◆ **Materials provided**:
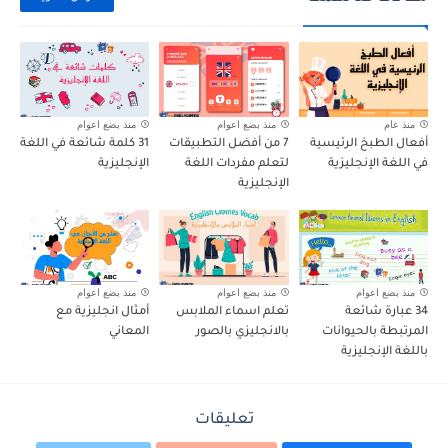
منذ عام
منذ بضع اعوام
منذ بضع اعوام
أفعال الطبخ الرئيسية
7 من أفضل التطبيقات
31 كلمة شائعة في اللغة
في اللغة الإنجليزية
لتعلم مفردات اللغة
الإنجليزية
الإنجليزية
منذ بضع اعوام
منذ بضع اعوام
منذ بضع اعوام
34 عبارة شائعة
تعلم اسماء الملابس
أمثال انجليزية مع
المرتبطة بالحيوانات
بالانجليزي بالصور
المعاني
باللغة الإنجليزية
تعليقات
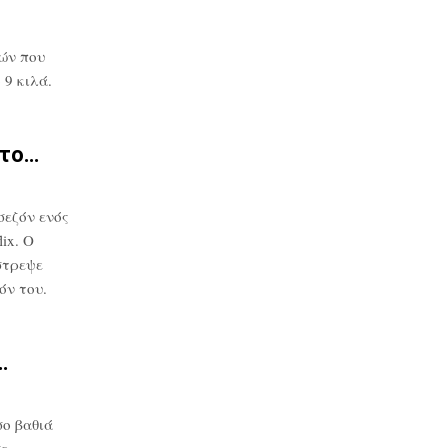
ών που
9 κιλά.
στο…
σεζόν ενός
ix. Ο
στρεψε
όν του.
…
ο βαθιά
σε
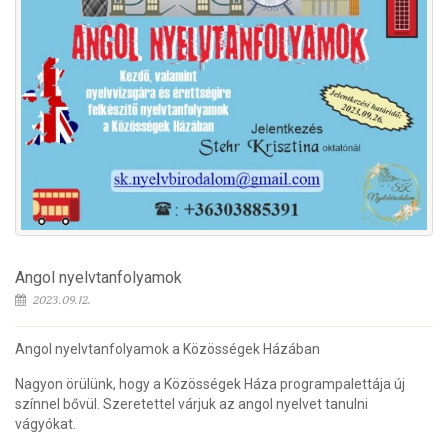
Angol nyelvtanfolyamok
2023.09.12.
Angol nyelvtanfolyamok a Közösségek Házában
Nagyon örülünk, hogy a Közösségek Háza programpalettája új
színnel bővül. Szeretettel várjuk az angol nyelvet tanulni
vágyókat.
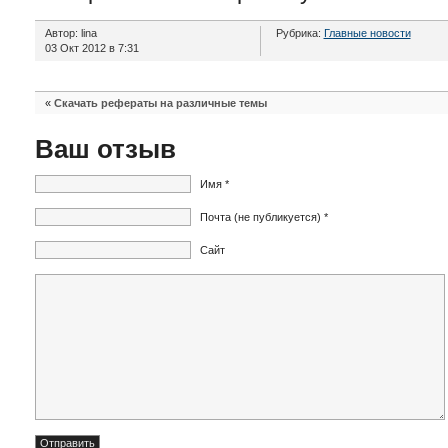
Автор: lina
Рубрика:
Главные новости
03 Окт 2012 в 7:31
«
Скачать рефераты на различные темы
Ваш отзыв
Имя *
Почта (не публикуется) *
Сайт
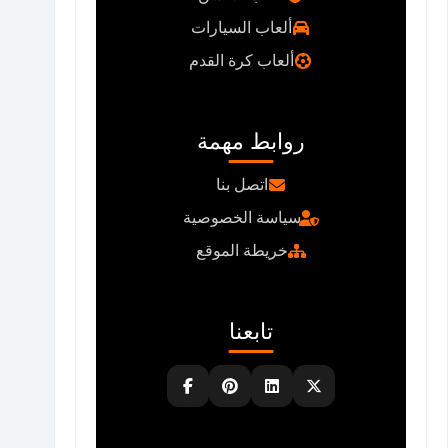
ألعاب السيارات
ألعاب كرة القدم
روابط مهمة
اتصل بنا
سياسة الخصوصية
خريطة الموقع
تابعنا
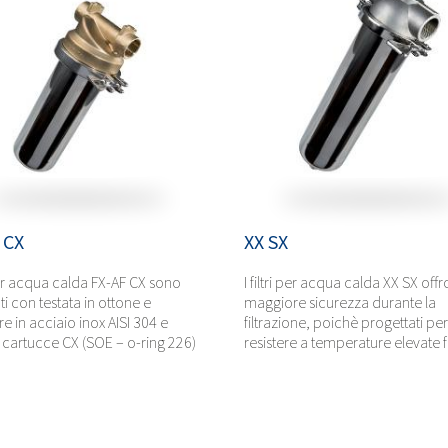
 CX
XX SX
i per acqua calda FX-AF CX sono
I filtri per acqua calda XX SX off
ti con testata in ottone e
maggiore sicurezza durante la
e in acciaio inox AISI 304 e
filtrazione, poichè progettati per
a cartucce CX (SOE – o-ring 226)
resistere a temperature elevate fi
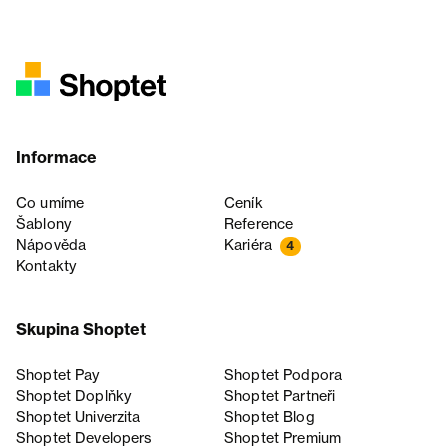
Informace
Co umíme
Ceník
Šablony
Reference
Nápověda
Kariéra
4
Kontakty
Skupina Shoptet
Shoptet Pay
Shoptet Podpora
Shoptet Doplňky
Shoptet Partneři
Shoptet Univerzita
Shoptet Blog
Shoptet Developers
Shoptet Premium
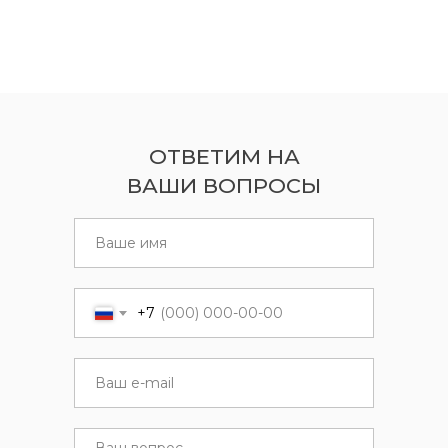
ОТВЕТИМ НА
ВАШИ ВОПРОСЫ
+7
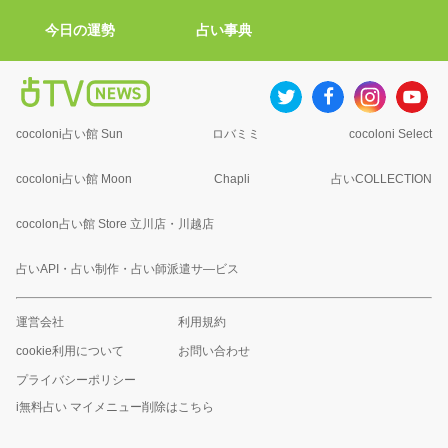
今日の運勢
占い事典
cocoloni占い館 Sun
ロバミミ
cocoloni Select
cocoloni占い館 Moon
Chapli
占いCOLLECTION
cocolon占い館 Store 立川店・川越店
占いAPI・占い制作・占い師派遣サ―ビス
運営会社
利用規約
cookie利用について
お問い合わせ
プライバシーポリシー
i無料占い マイメニュー削除はこちら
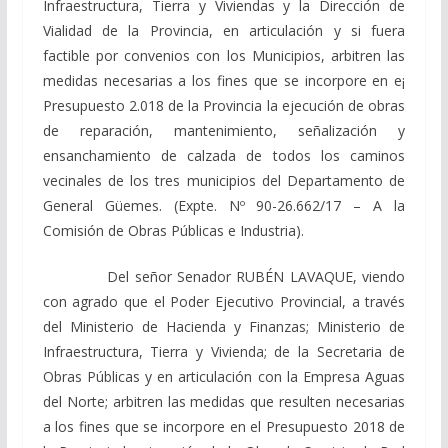
Infraestructura, Tierra y Viviendas y la Dirección de
Vialidad de la Provincia, en articulación y si fuera
factible por convenios con los Municipios, arbitren las
medidas necesarias a los fines que se incorpore en e¡
Presupuesto 2.018 de la Provincia la ejecución de obras
de reparación, mantenimiento, señalización y
ensanchamiento de calzada de todos los caminos
vecinales de los tres municipios del Departamento de
General Güemes. (Expte. Nº 90-26.662/17 – A la
Comisión de Obras Públicas e Industria).
Del señor Senador RUBÉN LAVAQUE, viendo
con agrado que el Poder Ejecutivo Provincial, a través
del Ministerio de Hacienda y Finanzas; Ministerio de
Infraestructura, Tierra y Vivienda; de la Secretaria de
Obras Públicas y en articulación con la Empresa Aguas
del Norte; arbitren las medidas que resulten necesarias
a los fines que se incorpore en el Presupuesto 2018 de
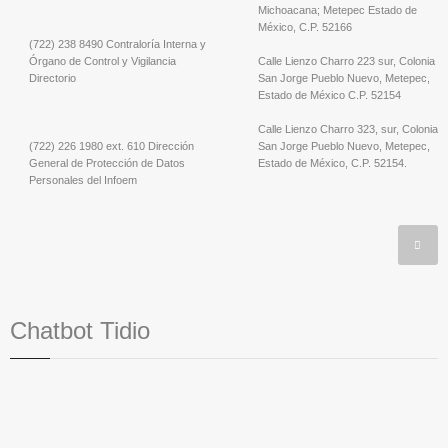
Michoacana; Metepec Estado de
México, C.P. 52166
(722) 238 8490 Contraloría Interna y
Órgano de Control y Vigilancia
Calle Lienzo Charro 223 sur, Colonia
Directorio
San Jorge Pueblo Nuevo, Metepec,
Estado de México C.P. 52154
Calle Lienzo Charro 323, sur, Colonia
(722) 226 1980 ext. 610 Dirección
San Jorge Pueblo Nuevo, Metepec,
General de Protección de Datos
Estado de México, C.P. 52154.
Personales del Infoem
Chatbot Tidio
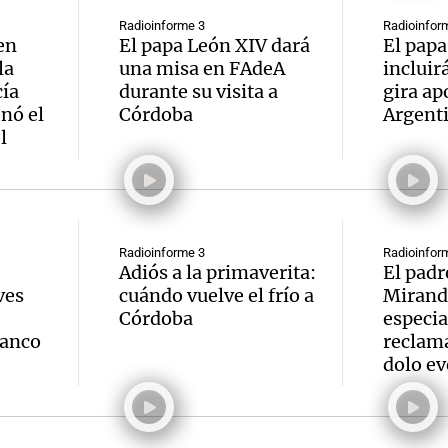
Radioinforme 3
Radioinfor
en
El papa León XIV dará
El papa
la
una misa en FAdeA
incluir
cía
durante su visita a
gira ap
nó el
Córdoba
Argent
l
Radioinforme 3
Radioinfor
Adiós a la primaverita:
El padr
ves
cuándo vuelve el frío a
Mirand
Córdoba
especia
Banco
reclama
dolo ev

◆ **Problem requirements**:
Above, find the line with "Angol nyelvtanfolyamok a Közösségek Házában"; copy it and every line down to the line with "maggiore sicurezza durante la", exactly and both included, but no pictures.

◆ **Response box**:
Angol nyelvtanfolyamok a Közösségek Házában
Nagyon örülünk, hogy a Közösségek Háza programpalettája új
színnel bővül. Szeretettel várjuk az angol nyelvet tanulni
vágyókat.
Автор: lina
Рубрика:
Главные новости
03 Окт 2012 в 7:31
«
Скачать рефераты на различные темы
Ваш отзыв
Имя *
Почта (не публикуется) *
Сайт
ألعاب السيارات
ألعاب كرة القدم
روابط مهمة
اتصل بنا
سياسة الخصوصية
خريطة الموقع
تابعنا
 CX
XX SX
i per acqua calda FX-AF CX sono
I filtri per acqua calda XX SX off
ti con testata in ottone e
maggiore sicurezza durante la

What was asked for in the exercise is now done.